Science of Spices and Culinary Herbs - Latest Laboratory, Pre-clinical, and Clinical Studies

Volume: 4

Curry Leaf: An insight into its Pharmacological Activities, Medicinal Profile, and Phytochemistry

Author(s): Reyaz Hassan Mir*, Nazia Banday, Roohi Mohi ud din, Saba Sabreen, Rafia Jan, Abdul Jalil Shah, Taha Umair Wani, Saeema Farooq, Sanjay M. Jachak and Mubashir Hussain Masoodi *

Pp: 145-168 (24)

DOI: 10.2174/9789814998123121040007

* (Excluding Mailing and Handling)


Throughout human history, medicinal plants are used in traditional medicine systems and are considered a potential source of healthy life. Curry leaf belongs to the family Rutaceae obtained from Murraya koenigii, which has been used widely as a spice, flavouring agent, and as herbal medicine since ancient times in the ayurvedic medicine system. Curry leaf is native to India and Sri Lanka. It is known for its flavour in cooking apart from various health benefits, including antidiabetic, anti-tumour, antiinflammatory, and neuroprotection.

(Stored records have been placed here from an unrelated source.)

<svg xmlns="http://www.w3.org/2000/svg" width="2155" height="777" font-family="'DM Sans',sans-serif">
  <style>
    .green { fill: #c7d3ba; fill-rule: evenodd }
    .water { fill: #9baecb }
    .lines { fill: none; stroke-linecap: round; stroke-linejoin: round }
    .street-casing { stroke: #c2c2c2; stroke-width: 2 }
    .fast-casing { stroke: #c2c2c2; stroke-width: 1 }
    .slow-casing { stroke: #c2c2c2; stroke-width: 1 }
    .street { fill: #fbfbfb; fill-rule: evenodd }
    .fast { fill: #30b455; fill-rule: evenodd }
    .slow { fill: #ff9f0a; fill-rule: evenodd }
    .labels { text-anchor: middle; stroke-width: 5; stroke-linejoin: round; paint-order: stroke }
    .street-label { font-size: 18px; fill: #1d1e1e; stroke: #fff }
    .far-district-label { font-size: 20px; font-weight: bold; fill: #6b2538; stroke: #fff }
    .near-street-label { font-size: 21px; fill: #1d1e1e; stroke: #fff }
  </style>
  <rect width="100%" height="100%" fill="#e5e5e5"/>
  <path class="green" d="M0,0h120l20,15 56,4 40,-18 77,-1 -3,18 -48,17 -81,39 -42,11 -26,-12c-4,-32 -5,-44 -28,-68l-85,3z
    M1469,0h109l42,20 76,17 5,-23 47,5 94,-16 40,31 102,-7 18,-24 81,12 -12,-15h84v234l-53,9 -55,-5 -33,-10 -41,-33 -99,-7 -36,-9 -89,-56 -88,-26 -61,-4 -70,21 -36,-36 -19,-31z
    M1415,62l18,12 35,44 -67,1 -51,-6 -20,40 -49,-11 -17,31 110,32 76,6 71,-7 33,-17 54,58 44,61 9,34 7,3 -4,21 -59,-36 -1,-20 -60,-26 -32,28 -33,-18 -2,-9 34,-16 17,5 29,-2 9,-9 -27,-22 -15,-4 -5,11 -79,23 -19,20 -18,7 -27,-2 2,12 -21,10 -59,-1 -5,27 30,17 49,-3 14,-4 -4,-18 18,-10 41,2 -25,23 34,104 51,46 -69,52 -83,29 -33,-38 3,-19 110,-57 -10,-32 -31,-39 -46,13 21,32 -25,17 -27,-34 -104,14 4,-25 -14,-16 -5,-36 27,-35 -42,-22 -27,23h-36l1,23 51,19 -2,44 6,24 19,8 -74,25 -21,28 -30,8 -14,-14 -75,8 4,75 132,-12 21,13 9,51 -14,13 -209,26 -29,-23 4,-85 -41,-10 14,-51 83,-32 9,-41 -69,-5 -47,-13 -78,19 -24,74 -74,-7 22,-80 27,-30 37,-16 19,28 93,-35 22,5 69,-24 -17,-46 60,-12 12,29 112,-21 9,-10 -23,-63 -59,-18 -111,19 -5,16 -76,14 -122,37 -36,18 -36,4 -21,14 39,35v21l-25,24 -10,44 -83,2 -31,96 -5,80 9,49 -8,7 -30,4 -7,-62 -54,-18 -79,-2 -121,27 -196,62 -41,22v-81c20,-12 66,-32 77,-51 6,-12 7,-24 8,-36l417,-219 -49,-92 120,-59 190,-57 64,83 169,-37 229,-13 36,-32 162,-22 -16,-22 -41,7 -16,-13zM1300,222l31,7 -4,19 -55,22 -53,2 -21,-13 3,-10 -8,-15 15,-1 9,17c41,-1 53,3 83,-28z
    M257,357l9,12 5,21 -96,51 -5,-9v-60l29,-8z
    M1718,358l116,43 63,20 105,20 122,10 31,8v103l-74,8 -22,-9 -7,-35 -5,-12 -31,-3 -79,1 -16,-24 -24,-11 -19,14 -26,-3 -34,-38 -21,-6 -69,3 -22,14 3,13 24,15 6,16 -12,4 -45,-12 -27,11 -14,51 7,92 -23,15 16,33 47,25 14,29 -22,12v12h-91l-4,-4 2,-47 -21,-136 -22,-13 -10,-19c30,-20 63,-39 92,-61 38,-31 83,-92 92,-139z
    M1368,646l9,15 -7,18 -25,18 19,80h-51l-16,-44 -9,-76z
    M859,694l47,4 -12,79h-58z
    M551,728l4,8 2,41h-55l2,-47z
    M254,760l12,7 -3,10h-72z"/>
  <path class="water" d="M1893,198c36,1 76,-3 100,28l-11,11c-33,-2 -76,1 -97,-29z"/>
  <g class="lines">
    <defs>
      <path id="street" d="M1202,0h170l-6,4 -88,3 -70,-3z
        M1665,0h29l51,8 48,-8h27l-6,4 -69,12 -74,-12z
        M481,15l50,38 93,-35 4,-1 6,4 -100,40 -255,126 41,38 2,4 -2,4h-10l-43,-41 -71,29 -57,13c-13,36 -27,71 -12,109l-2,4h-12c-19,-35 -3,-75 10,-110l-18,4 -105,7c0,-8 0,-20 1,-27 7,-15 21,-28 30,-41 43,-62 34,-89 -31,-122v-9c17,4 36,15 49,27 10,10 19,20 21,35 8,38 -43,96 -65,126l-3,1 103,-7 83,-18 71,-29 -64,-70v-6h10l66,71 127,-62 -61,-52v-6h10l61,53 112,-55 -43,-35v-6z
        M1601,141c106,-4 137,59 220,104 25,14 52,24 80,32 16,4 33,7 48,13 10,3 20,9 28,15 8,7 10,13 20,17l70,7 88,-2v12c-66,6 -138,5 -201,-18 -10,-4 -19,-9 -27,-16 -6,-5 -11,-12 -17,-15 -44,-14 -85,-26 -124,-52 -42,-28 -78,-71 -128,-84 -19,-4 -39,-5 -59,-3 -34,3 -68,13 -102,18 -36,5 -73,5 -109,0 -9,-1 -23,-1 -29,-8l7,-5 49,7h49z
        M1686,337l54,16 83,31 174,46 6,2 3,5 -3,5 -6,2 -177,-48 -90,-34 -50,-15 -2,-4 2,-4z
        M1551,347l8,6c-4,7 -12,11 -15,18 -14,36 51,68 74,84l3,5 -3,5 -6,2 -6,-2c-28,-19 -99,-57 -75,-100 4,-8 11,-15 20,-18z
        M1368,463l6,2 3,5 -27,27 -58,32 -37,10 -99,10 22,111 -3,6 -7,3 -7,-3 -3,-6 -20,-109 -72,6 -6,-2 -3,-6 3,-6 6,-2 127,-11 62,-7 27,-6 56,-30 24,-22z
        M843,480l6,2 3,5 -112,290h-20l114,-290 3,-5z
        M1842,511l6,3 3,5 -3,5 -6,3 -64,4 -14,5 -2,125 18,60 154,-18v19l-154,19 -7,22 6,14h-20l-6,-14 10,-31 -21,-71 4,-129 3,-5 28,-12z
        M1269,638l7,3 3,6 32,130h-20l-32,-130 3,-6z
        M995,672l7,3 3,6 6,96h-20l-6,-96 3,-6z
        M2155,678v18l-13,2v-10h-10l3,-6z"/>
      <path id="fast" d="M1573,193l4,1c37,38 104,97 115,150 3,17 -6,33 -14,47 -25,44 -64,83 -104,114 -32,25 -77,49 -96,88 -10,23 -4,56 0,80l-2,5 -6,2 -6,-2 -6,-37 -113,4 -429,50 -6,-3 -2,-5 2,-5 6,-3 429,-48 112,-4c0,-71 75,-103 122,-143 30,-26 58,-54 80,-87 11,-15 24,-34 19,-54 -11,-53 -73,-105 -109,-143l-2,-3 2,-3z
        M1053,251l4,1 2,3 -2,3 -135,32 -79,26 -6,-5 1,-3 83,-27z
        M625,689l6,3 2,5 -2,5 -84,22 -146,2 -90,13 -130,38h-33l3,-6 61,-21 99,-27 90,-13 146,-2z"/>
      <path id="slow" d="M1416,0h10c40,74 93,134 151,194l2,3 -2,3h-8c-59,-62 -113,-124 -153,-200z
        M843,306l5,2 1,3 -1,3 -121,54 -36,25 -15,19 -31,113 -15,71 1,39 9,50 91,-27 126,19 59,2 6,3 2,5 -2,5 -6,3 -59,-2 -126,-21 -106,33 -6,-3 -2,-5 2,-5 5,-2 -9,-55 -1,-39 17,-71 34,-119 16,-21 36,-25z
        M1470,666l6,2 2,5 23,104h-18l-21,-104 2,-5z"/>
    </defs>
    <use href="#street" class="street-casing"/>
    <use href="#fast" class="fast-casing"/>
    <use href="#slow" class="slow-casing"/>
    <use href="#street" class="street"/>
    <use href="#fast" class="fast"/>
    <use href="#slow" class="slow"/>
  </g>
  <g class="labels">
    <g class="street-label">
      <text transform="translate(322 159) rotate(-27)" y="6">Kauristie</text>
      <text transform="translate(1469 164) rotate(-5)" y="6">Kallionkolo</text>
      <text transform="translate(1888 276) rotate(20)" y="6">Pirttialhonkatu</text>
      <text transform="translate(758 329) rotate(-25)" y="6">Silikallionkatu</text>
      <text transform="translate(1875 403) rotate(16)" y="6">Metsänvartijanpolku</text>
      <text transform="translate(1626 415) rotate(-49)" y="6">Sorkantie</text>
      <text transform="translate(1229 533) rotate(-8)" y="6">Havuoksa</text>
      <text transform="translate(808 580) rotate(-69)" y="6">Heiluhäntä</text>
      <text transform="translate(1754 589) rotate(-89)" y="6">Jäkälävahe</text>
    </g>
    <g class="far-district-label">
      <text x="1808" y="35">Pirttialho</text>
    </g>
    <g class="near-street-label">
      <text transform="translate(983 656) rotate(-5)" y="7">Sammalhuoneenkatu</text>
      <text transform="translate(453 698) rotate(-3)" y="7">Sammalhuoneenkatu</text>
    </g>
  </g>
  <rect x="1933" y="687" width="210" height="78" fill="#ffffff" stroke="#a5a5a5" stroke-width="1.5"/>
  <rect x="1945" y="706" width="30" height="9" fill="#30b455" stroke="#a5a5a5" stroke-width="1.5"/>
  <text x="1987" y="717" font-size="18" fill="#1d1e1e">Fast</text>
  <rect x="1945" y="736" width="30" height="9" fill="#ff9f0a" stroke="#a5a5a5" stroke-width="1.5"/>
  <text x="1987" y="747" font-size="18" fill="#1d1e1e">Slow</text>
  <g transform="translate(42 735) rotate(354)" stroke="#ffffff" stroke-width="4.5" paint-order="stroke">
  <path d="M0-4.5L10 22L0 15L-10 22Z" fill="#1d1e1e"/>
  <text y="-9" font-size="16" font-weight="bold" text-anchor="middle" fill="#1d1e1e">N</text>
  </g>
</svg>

Various carbazole alkaloids have been isolated from curry leaves, including mahanimbine, koenine, murrayacine, murrayazoline, koenimbine, murrayazolidine, murrayazoline, murrayacine, girinimbine, and mukoeic acid. Several studies on pharmacological activities of curry leaf in vitro, in vivo, and clinical trials confirm the application of curry leaf in traditional medicine and introduce some new medicinal aspects. The current review provides insight into phytochemical constituents, ethnobotany, and numerous pharmacological properties of crude extracts, fractions, and isolated compounds of curry leaf, leading to the development of effective drug candidates to address various ailments. Moreover, a comparison of the reported activities of a curry leaf in traditional medicine will be made with the modern medicine activities to show the potentiality of this precious herb in managing different disease conditions.

Keywords: Antioxidant, Bioavailability, Biological activity, Murraya koenigii, Phytoconstituents, Traditional medicine.